Vertreter anderer betroffener Branchen müssen noch warten. Die größten Hoffnungen macht sich derzeit die Meeresfrüchtebranche. Der Besuch eines chinesischen Diplomaten in einem Zuchtbetrieb in Westaustralien wurde als Entspannungssignal gewertet. Chinesische Importeure gehen davon aus, dass der Hummerhandel zwischen den beiden Ländern in der zweiten Jahreshälfte wieder anlaufen wird.
Australiens Premier Albanese gibt sich optimistisch
Australiens Premierminister Anthony Albanese gibt sich optimistisch, dass ein positiver Wandel möglich ist: „China ist unser wichtigster Handelspartner, und wir haben daran gearbeitet, die Beziehungen zu ändern“, sagte er am Wochenende. „Es liegt im Interesse Australiens, ungehindert nach China exportieren zu können“, so Albanese. „Es ist auch in Chinas Interesse, diese Exporte aus Australien zu erhalten.“
Aus Sicht von Beobachtern sind es aber weniger wirtschaftliche als politische Gründe, weshalb China bereit ist, die Handelsbeschränkungen zu lockern.
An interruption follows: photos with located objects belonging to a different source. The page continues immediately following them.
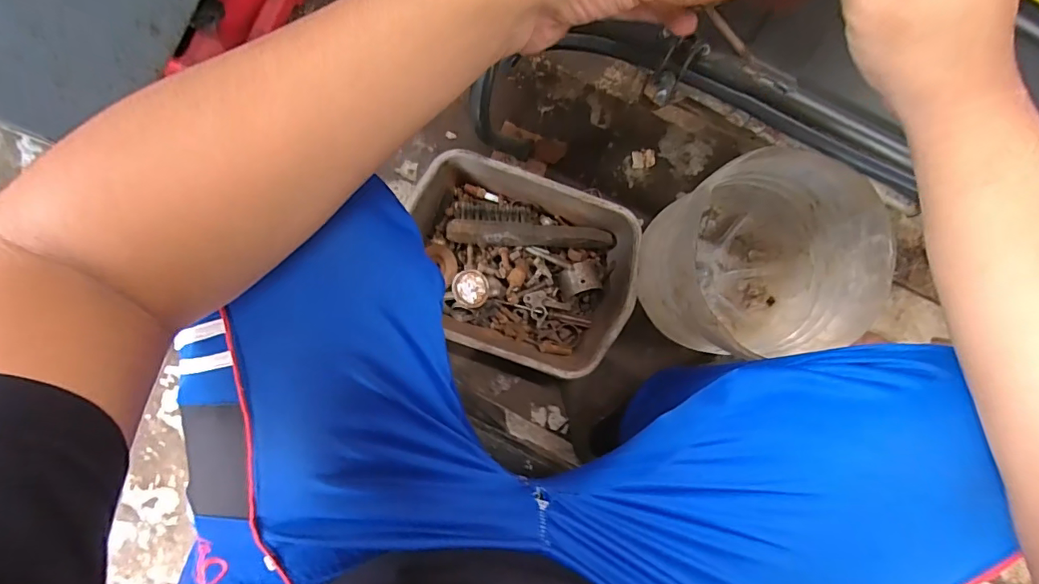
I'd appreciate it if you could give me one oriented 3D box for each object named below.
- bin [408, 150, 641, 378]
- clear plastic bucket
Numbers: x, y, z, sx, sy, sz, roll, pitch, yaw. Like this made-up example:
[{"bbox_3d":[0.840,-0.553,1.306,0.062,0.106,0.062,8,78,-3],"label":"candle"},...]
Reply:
[{"bbox_3d":[-0.003,-0.036,0.724,0.323,0.117,0.251,19,88,-3],"label":"bin"},{"bbox_3d":[0.301,-0.041,0.669,0.250,0.277,0.234,0,89,-4],"label":"clear plastic bucket"}]

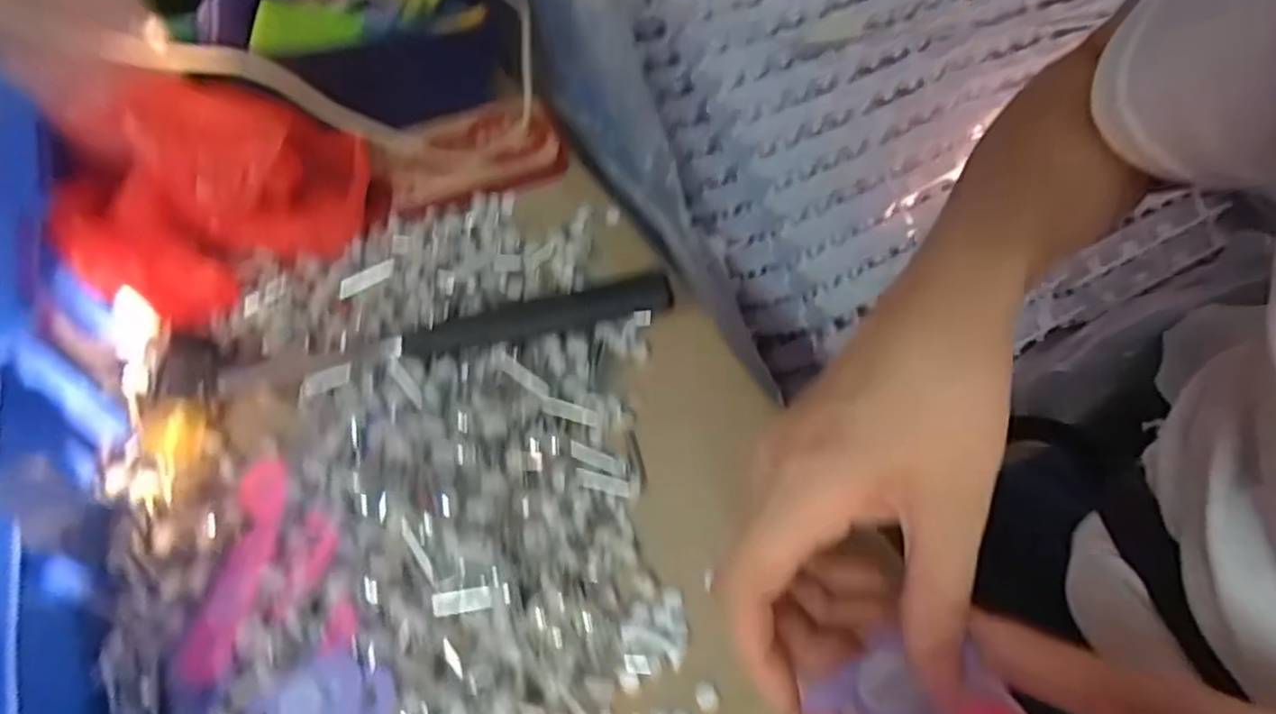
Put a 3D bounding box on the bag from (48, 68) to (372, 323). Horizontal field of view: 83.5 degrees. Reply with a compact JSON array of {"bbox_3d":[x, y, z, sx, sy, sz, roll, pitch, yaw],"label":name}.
[{"bbox_3d":[-0.207,-0.080,0.352,0.139,0.094,0.053,-24,56,-14],"label":"bag"}]

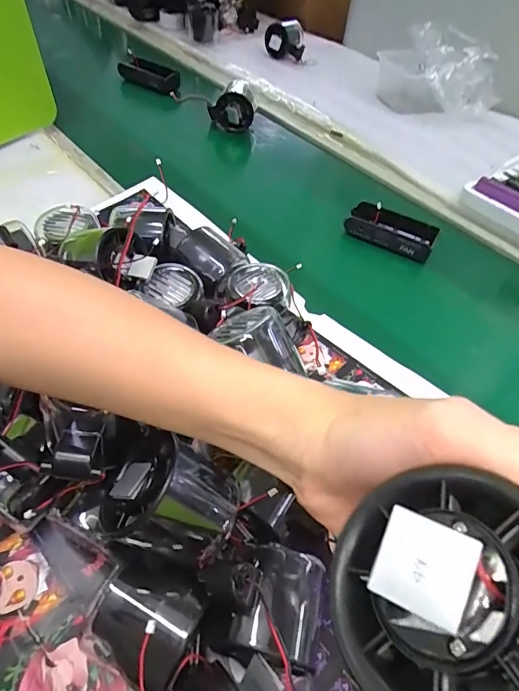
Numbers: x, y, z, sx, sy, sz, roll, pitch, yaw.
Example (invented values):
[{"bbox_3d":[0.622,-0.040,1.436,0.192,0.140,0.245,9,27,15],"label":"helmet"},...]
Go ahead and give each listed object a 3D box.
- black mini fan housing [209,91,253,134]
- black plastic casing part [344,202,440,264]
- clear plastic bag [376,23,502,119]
[{"bbox_3d":[-0.042,-0.347,0.661,0.064,0.055,0.015,-18,32,36],"label":"black mini fan housing"},{"bbox_3d":[0.156,-0.138,0.521,0.101,0.039,0.044,26,53,14],"label":"black plastic casing part"},{"bbox_3d":[0.293,-0.449,0.722,0.180,0.092,0.120,1,51,-6],"label":"clear plastic bag"}]

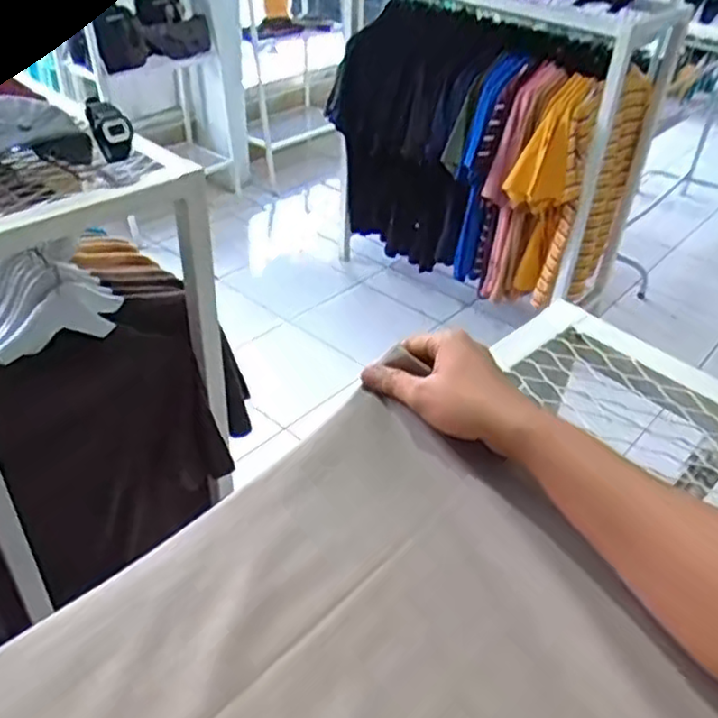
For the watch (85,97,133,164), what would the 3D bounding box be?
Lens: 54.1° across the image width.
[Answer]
[{"bbox_3d":[-0.306,-0.281,0.861,0.041,0.067,0.061,-15,42,-22],"label":"watch"}]

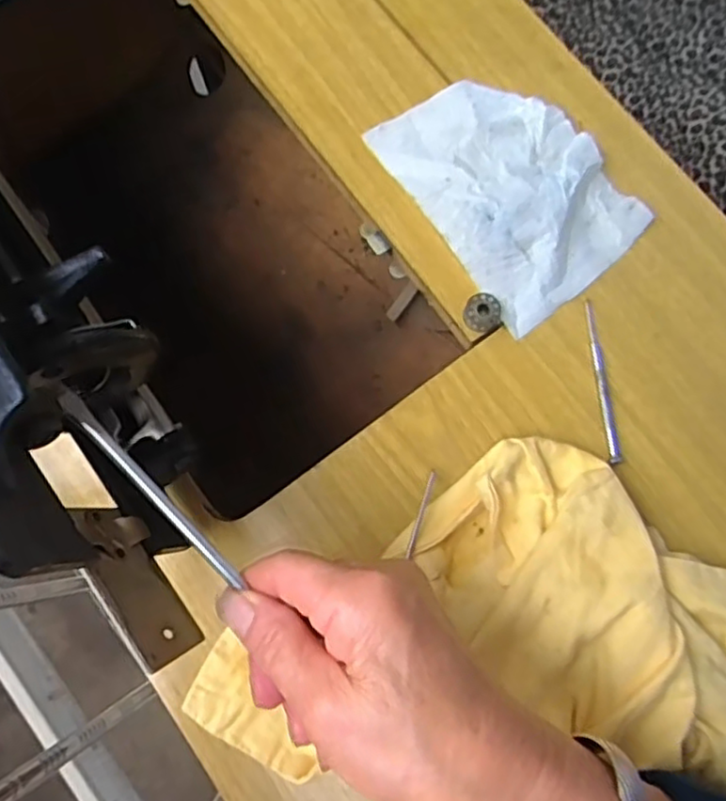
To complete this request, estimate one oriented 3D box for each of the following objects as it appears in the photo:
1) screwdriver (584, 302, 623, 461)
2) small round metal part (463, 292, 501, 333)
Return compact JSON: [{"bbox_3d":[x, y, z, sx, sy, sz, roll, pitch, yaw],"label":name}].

Zwar war Australien für das Land bis zum Start des Boykotts der zweitwichtigste Kohlelieferant, inzwischen hat China aber längst Ersatz gefunden, etwa in Russland und Indonesien.
Die Entscheidung, Importe wieder zu ermöglichen, sei deshalb primär als „vorsichtiger Schritt zur Wiederaufnahme der bilateralen Beziehungen zwischen den beiden Staaten zu verstehen“, kommentiert der in Australien ausgebildete Politologe Zhongzhou Peng, der nun in Shanghai forscht.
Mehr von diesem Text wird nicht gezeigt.